RECORDS PROVIDED START

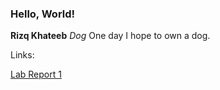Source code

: ### Hello, World!
**Rizq Khateeb**
*Dog*
One day I hope to own a dog.


Links:

[Lab Report 1](https://rkhateeb.github.io/cse15l-lab-reports/lab-report-1-week-2.html)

RECORDS PROVIDED END

▸ REQUIRED ACTION
Here the answer is the exact run of lines above, from the line with "One day I hope to own a dog." down to the last, and nothing else.

▸ SOLUTION BELOW
One day I hope to own a dog.


Links:

[Lab Report 1](https://rkhateeb.github.io/cse15l-lab-reports/lab-report-1-week-2.html)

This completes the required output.